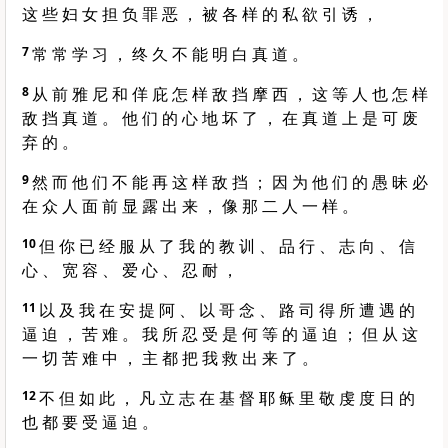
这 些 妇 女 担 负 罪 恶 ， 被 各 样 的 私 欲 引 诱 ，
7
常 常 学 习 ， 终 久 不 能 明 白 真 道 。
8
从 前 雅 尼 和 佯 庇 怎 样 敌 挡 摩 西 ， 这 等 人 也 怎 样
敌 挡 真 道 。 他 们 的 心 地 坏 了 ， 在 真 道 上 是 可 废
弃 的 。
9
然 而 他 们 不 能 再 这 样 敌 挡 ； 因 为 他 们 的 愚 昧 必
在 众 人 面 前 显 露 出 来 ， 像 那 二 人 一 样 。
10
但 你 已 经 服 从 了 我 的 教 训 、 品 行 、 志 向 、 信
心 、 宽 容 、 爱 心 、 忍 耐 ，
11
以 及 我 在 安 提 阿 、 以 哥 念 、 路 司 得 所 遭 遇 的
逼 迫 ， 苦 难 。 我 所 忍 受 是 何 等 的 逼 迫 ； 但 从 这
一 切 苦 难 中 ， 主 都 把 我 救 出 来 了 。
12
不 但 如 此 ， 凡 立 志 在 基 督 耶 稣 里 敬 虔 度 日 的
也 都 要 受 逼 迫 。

**Job**.
Word-for-word transcription: the whole listing, with images excluded.

**Task solution**.
这 些 妇 女 担 负 罪 恶 ， 被 各 样 的 私 欲 引 诱 ，
7
常 常 学 习 ， 终 久 不 能 明 白 真 道 。
8
从 前 雅 尼 和 佯 庇 怎 样 敌 挡 摩 西 ， 这 等 人 也 怎 样
敌 挡 真 道 。 他 们 的 心 地 坏 了 ， 在 真 道 上 是 可 废
弃 的 。
9
然 而 他 们 不 能 再 这 样 敌 挡 ； 因 为 他 们 的 愚 昧 必
在 众 人 面 前 显 露 出 来 ， 像 那 二 人 一 样 。
10
但 你 已 经 服 从 了 我 的 教 训 、 品 行 、 志 向 、 信
心 、 宽 容 、 爱 心 、 忍 耐 ，
11
以 及 我 在 安 提 阿 、 以 哥 念 、 路 司 得 所 遭 遇 的
逼 迫 ， 苦 难 。 我 所 忍 受 是 何 等 的 逼 迫 ； 但 从 这
一 切 苦 难 中 ， 主 都 把 我 救 出 来 了 。
12
不 但 如 此 ， 凡 立 志 在 基 督 耶 稣 里 敬 虔 度 日 的
也 都 要 受 逼 迫 。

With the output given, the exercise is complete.